Is playing music good for the brain?(economist.com)
27 points by andsoitis 3 days ago | 16 comments
- xoxxala 2 days agoPlaying music while sleeping helps my tinnitus, which helps me sleep, which helps my brain garbage collect. So, in my case at least, the answer is yes.[-]
- d1sxeyes 2 days agoCan’t tell because of the paywall but I assume this is talking about playing an instrument rather than listening to a record.[-]
- antinomicus 2 days agoPerhaps the commenter knows this and is just so adept at guitar that they play it in their sleep.
- para_parolu 2 days agoI wonder if that was AI answer when model didn’t get access to source and just hallucinated comment[-]
- xoxxala 2 days agoNope, an AI probably would have written a better comment. I misunderstood the link. Tinnitus has been getting worse, so this subject has literally been on my mind lately.
- gnabgib 2 days agoIt has a hard-paywall (and should be flagged) but you can catch that it's about creating (not listening) from both the image and:
> Several studies have found that professional musicians have more grey matter (the neural tissue involved in thinking, movement and memory) in some regions than non-musicians.

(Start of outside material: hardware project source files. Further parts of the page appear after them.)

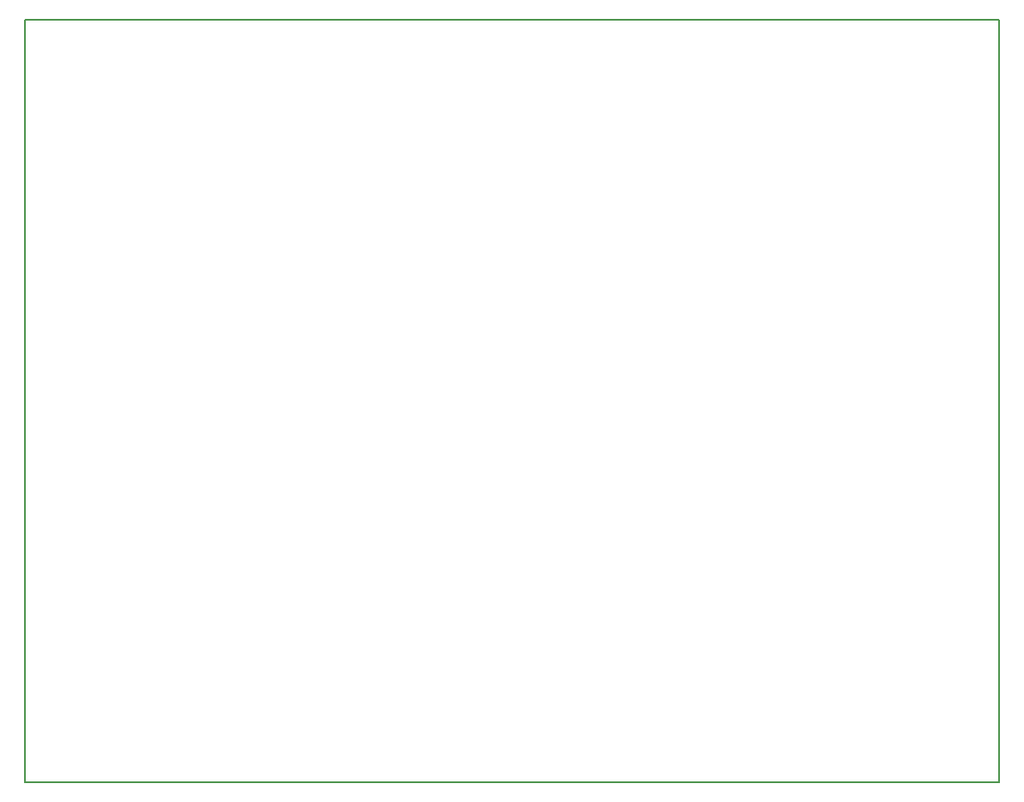
<source format=gbr>
G04 #@! TF.FileFunction,Profile,NP*
%FSLAX46Y46*%
G04 Gerber Fmt 4.6, Leading zero omitted, Abs format (unit mm)*
G04 Created by KiCad (PCBNEW 4.0.6-e0-6349~53~ubuntu16.04.1) date Sat May  6 13:45:51 2017*
%MOMM*%
%LPD*%
G01*
G04 APERTURE LIST*
%ADD10C,0.100000*%
%ADD11C,0.150000*%
G04 APERTURE END LIST*
D10*
D11*
X95885000Y0D02*
X0Y0D01*
X95885000Y75057000D02*
X95885000Y0D01*
X0Y75057000D02*
X95885000Y75057000D01*
X0Y74041000D02*
X0Y75057000D01*
X0Y0D02*
X0Y74041000D01*
M02*

</source>
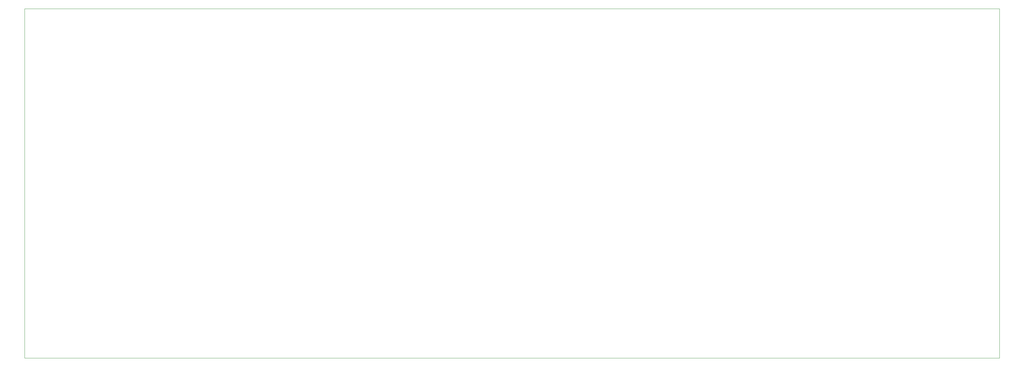
<source format=gbr>
G04 #@! TF.FileFunction,Profile,NP*
%FSLAX46Y46*%
G04 Gerber Fmt 4.6, Leading zero omitted, Abs format (unit mm)*
G04 Created by KiCad (PCBNEW 4.0.7) date 06/16/18 15:25:26*
%MOMM*%
%LPD*%
G01*
G04 APERTURE LIST*
%ADD10C,0.100000*%
G04 APERTURE END LIST*
D10*
X39370000Y-118110000D02*
X39370000Y-22860000D01*
X304800000Y-118110000D02*
X39370000Y-118110000D01*
X304800000Y-115570000D02*
X304800000Y-118110000D01*
X304800000Y-111760000D02*
X304800000Y-115570000D01*
X304800000Y-22860000D02*
X304800000Y-111760000D01*
X39370000Y-22860000D02*
X304800000Y-22860000D01*
M02*

</source>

Which you might need to visit an ineffective bypass to see that: https://archive.is/F67Gf
- k310 20 hours agoMy unscientific feeling is that playing fires up brain centers for vision, hearing, motor control, memory, cognition, emotion, sympathy (with the composer) ... the whole nine yards.
It's a whole brain workout in my opinion. Plus the physical aspect.
- hermanzegerman 2 days agoYes it is about playing an instrument
Bp;dr: Playing an instrument or singing, gives you more gray matter, memory and executive function, and a slower cognitive decline. Playing multiple instruments doesn't have a benefit
[-]- RickJWagner 2 days agoI’ve played banjo ( for my own pleasure ) for about 10 years. I retired last year, have more time for it, and started attending jams.
What’s interesting is that many of the best musicians play multiple instruments. The incremental effort to pick up a new instrument must be fairly small. I can’t tell you how many people I’ve met that play great guitar, standup bass, and fiddle. ( Banjo and mandolin seem just a little less likely to be included. )
I hope I get there some day! It looks fun to put down one instrument, pick up another and continue ripping.
[-]- Slow_Hand 2 days agoI'd liken playing multiple instruments to coding in multiple languages. There's a baseline understanding of the fundamentals that is necessary to overcome in the beginning, but once you get confident with them they transfer across multiple instruments/languages.
- erelong 2 days agohttps://archive.ph/9YZGg
Edit: appears to cut off article
- HardwareLust 3 days agoCan't speak for others, but it certainly is for me.[-]
- kbrkbr 2 days agoFor me too. The headline question however was not "Is playing music good for people?", but "Is playing music good for the brain?"
That's not nearly as easy to answer.
[-]- HardwareLust 2 days agoIf we're talking about long-term benefits, I certainly can't answer that, but I can say all of my interactions with music have been positive from merely listening, learning to play several instruments, learning music theory, etc. Music has been one of the great joys of my life.
- Squarex 2 days agoIt is behind paywall, but the question itself seems like trivial.